Отрывок:
В этих предсмертных записках Великий Князь не претендует на какие-либо глобальные исторические обобщения и отнюдь не отличается экстравагантностью суждений. Напротив, с подкупающим простодушием и незатейливой прямотой он рассказывает о событиях, которые ему довелось пережить, перемежая воспоминания, как сказали бы мы, личные и служебные, так, как они отложились в его памяти, и не обращаясь к документальной базе, по-видимому, недоступной для него.
Впрочем, похоже, ВК Кирилл и не был допущен к сверхсекретной информации, в частности, к засекреченным до 1937 года документам, связанным с занятием Порт-Артура. Последнее легко объяснимо традиционно недоброжелательным отношением Морского Ведомства к Гвардейскому экипажу, к которому принадлежал Кирилл Владимирович и командиром которого он стал с 16 марта 1915 года [442] .
442
Об отношении чинов Морского Ведомства к Гвардейскому экипажу см., напр., уже не раз цитированные записки контр-адмирала С.С. Фабрицкого.
Неудивительно, что высшим авторитетом в вопросах, связанных и с арендой Квантуна, и с причинами русско-японской войны, остался для Контр-Адмирала Кирилла наш хороший знакомый барон Роман Розен.

Указание A: С какого числа Кирилл Владимирович стал командиром Гвардейского экипажа, согласно отрывку?
Указание B: Продолжите отрывок о записках Великого Князя Кирилла, начав сразу после его последнего предложения.
Записи для работы не понадобятся.

Сохранённые данные:
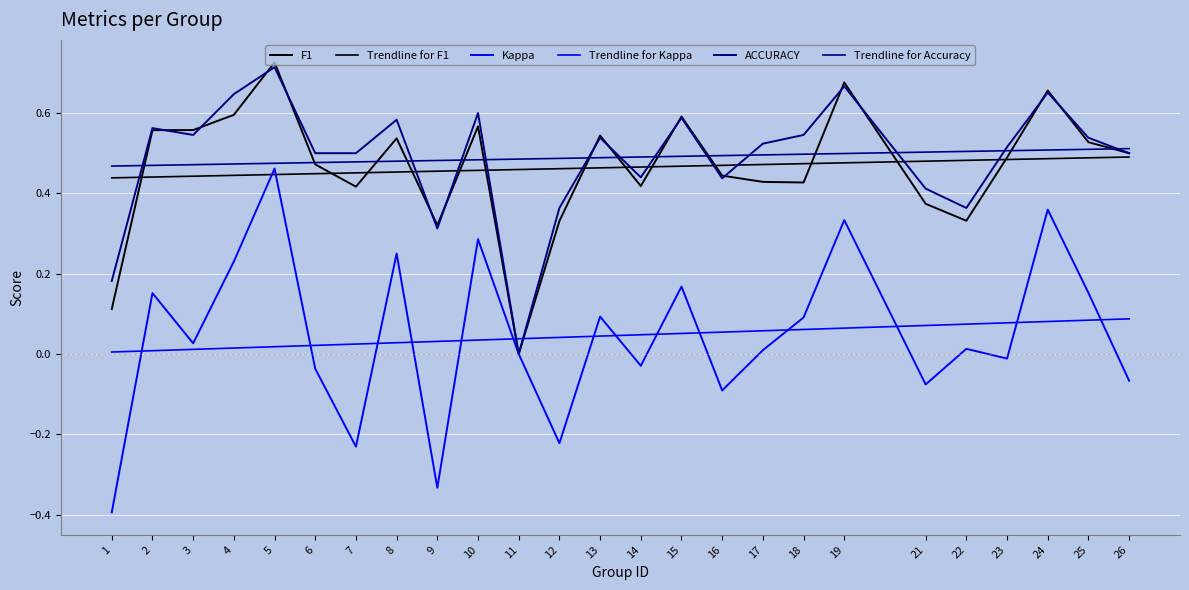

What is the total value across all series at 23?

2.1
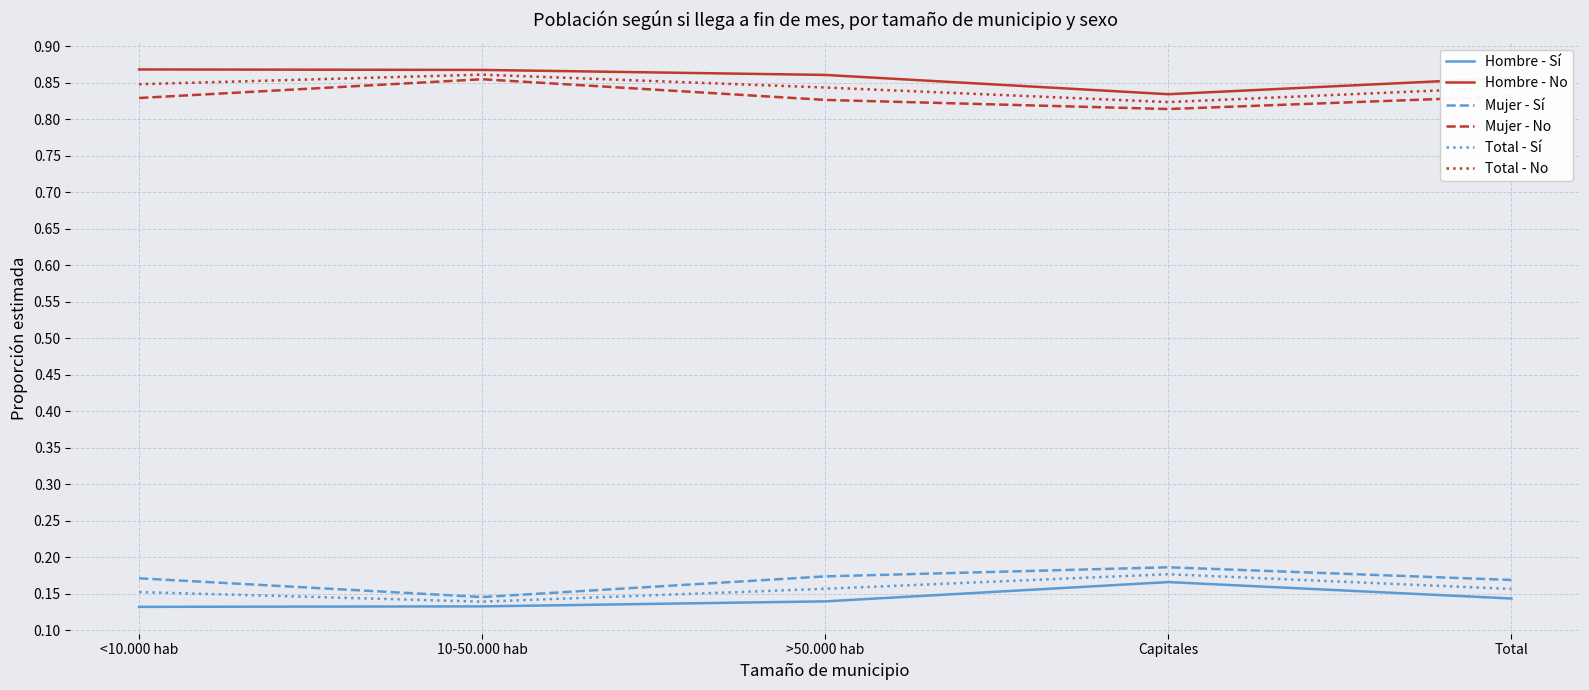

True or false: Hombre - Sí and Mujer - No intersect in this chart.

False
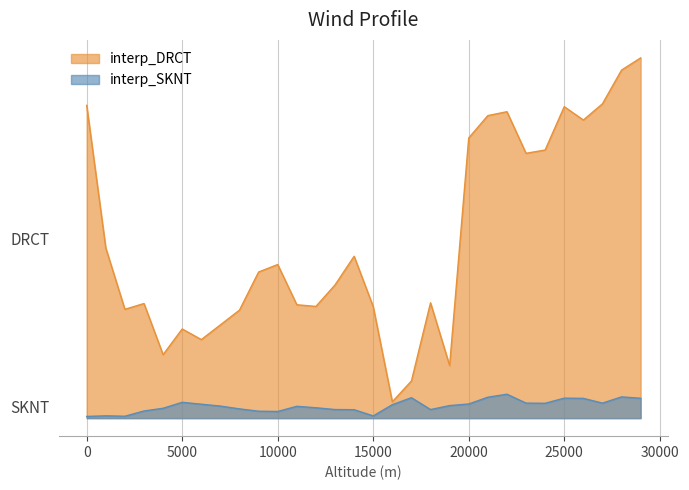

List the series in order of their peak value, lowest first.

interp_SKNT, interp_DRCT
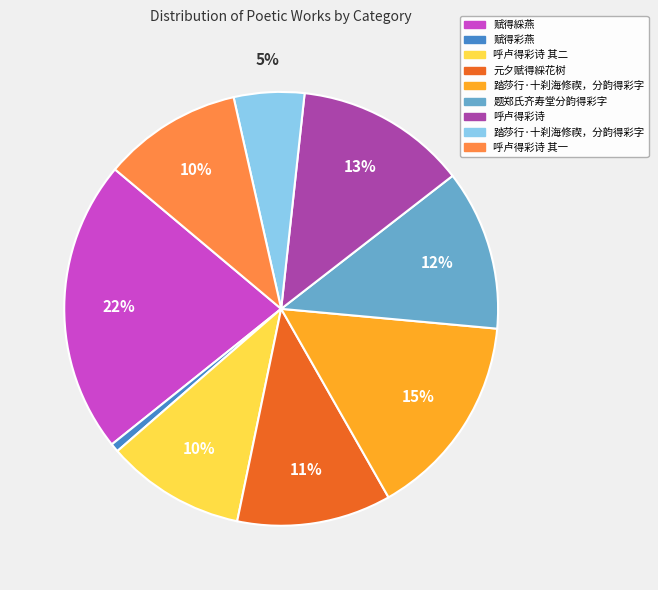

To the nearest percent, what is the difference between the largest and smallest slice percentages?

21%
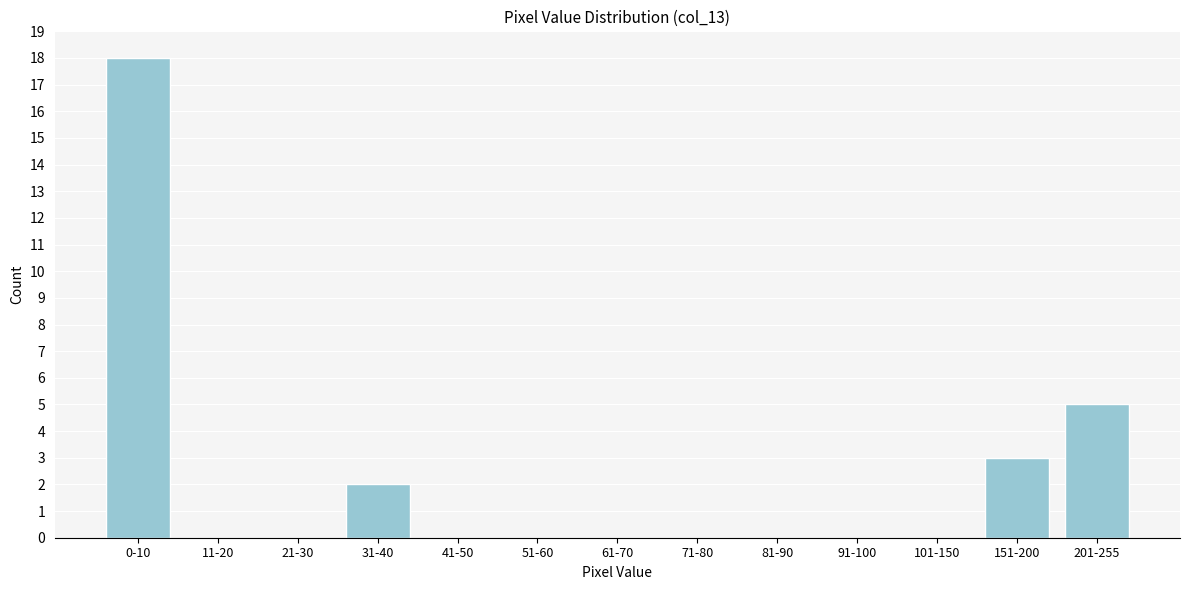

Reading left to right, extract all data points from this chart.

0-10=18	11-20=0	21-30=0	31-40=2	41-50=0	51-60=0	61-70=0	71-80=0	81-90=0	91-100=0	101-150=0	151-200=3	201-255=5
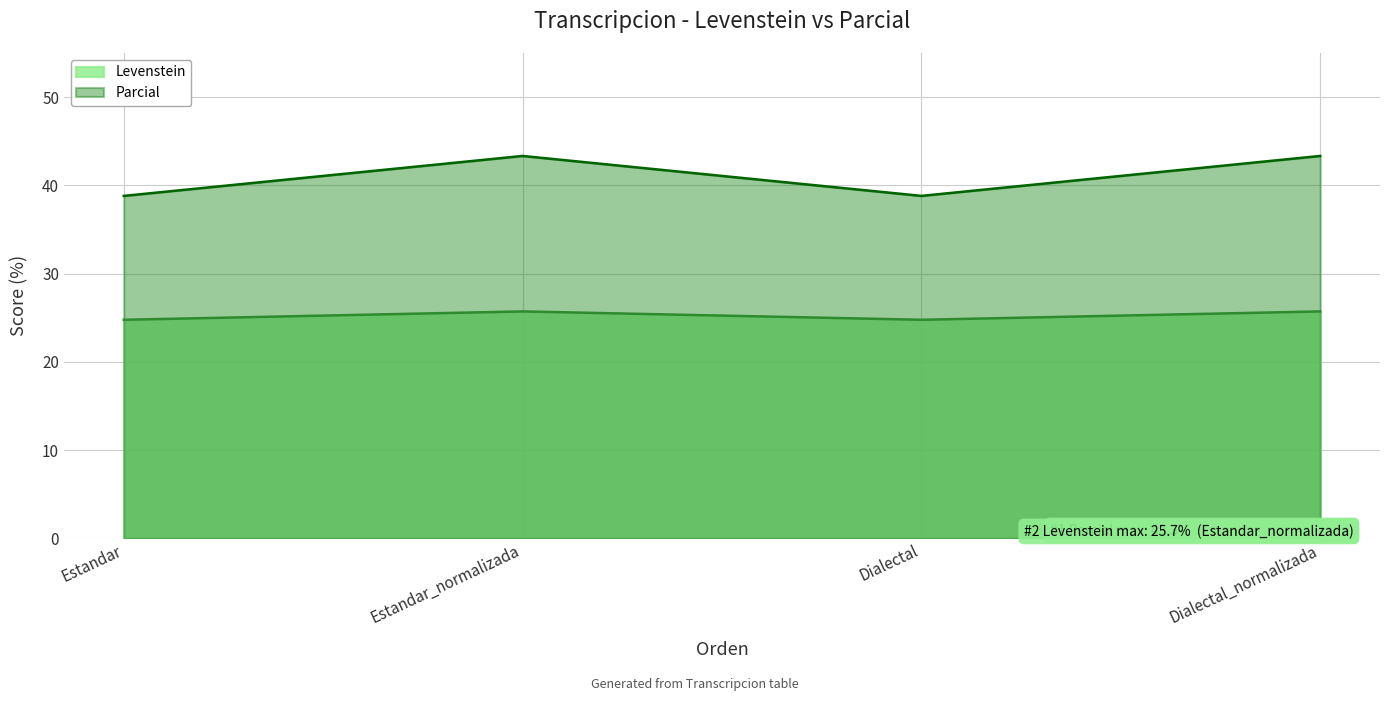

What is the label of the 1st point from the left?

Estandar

Поле ответа A: С 16 марта 1915 года.

Поле ответа B:
Между тем именно лейтенант флота ВК Кирилл Владимирович поднял 16 марта 1898 года Андреевский флаг над Золотой горой Порт-Артура, а во время войны 1904–1905 годов уже капитаном 2-го ранга был начальником Военно-Морского отдела штаба вице-адмирала Степана Осиповича Макарова. А в день катастрофы 31 марта стоял рядом с адмиралом на мостике «Петропавловска». Обожженный и контуженный Кирилл оказался в числе немногих спасенных с злосчастного броненосца и до конца своих дней сохранил ужас перед морской пучиной, однажды отпустившей его из своих черных глубин. Сам Великий Князь пишет об этом с вызывающей уважение откровенностью.
Понятно, что с особой теплотой вспоминает он своего Командующего адмирала Макарова, подчеркивая, что «Адмирал был не только выдающимся флотоводцем, но и замечательной личностью… Было честью служить рядом с таким человеком».
Любопытно, кстати, что вдова адмирала Макарова Капитолина Николаевна была статс-дамой маленького двора Кирилла Владимировича в Сен-Бриаке и сопровождала его жену Викторию Федоровну в ее поездке в Америку в конце 1924 года.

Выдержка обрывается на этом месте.